과제 요구사항 - 아래에 있는 행을 모두 하나도 바꾸지 말고 똑같이 다시 적어 주세요. 그림은 빼고 적어 주세요.

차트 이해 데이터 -
***
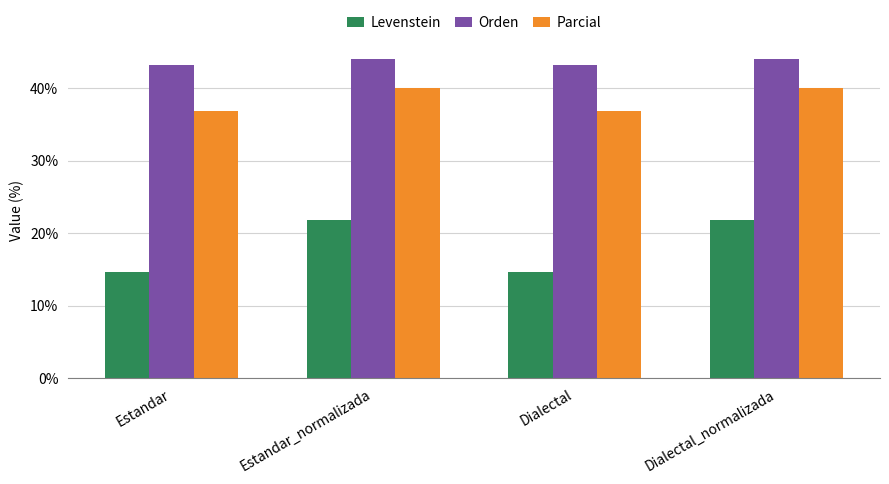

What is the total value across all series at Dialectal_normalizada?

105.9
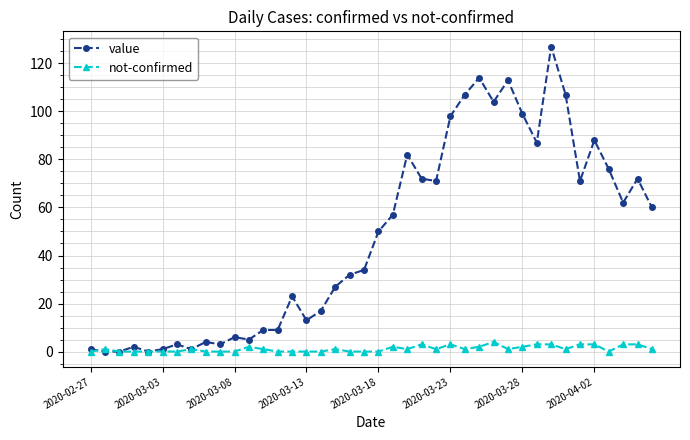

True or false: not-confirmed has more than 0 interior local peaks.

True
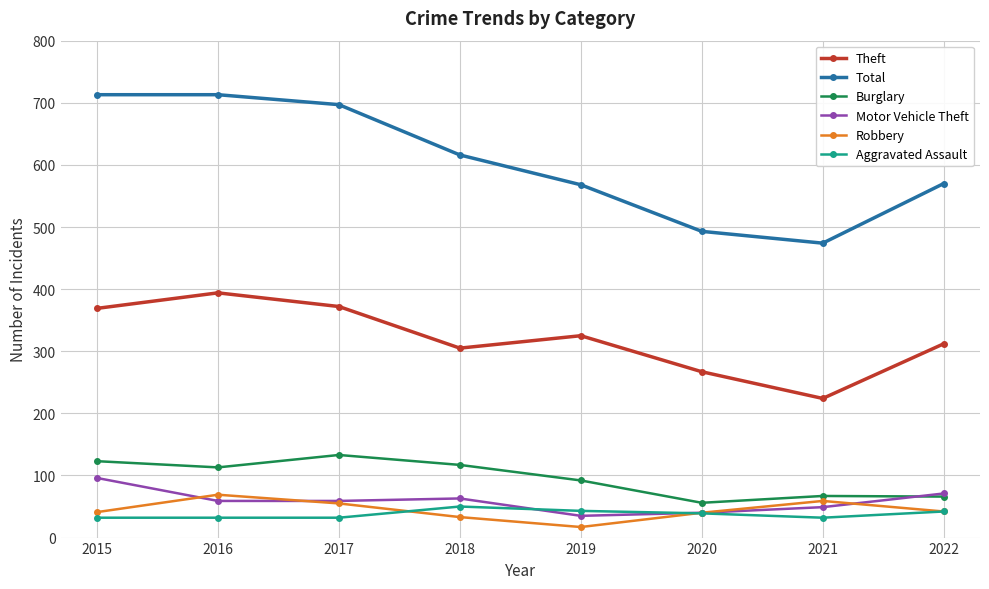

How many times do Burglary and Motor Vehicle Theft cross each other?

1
***
문제 정답 -
What is the total value across all series at Dialectal_normalizada?

105.9

True or false: not-confirmed has more than 0 interior local peaks.

True

How many times do Burglary and Motor Vehicle Theft cross each other?

1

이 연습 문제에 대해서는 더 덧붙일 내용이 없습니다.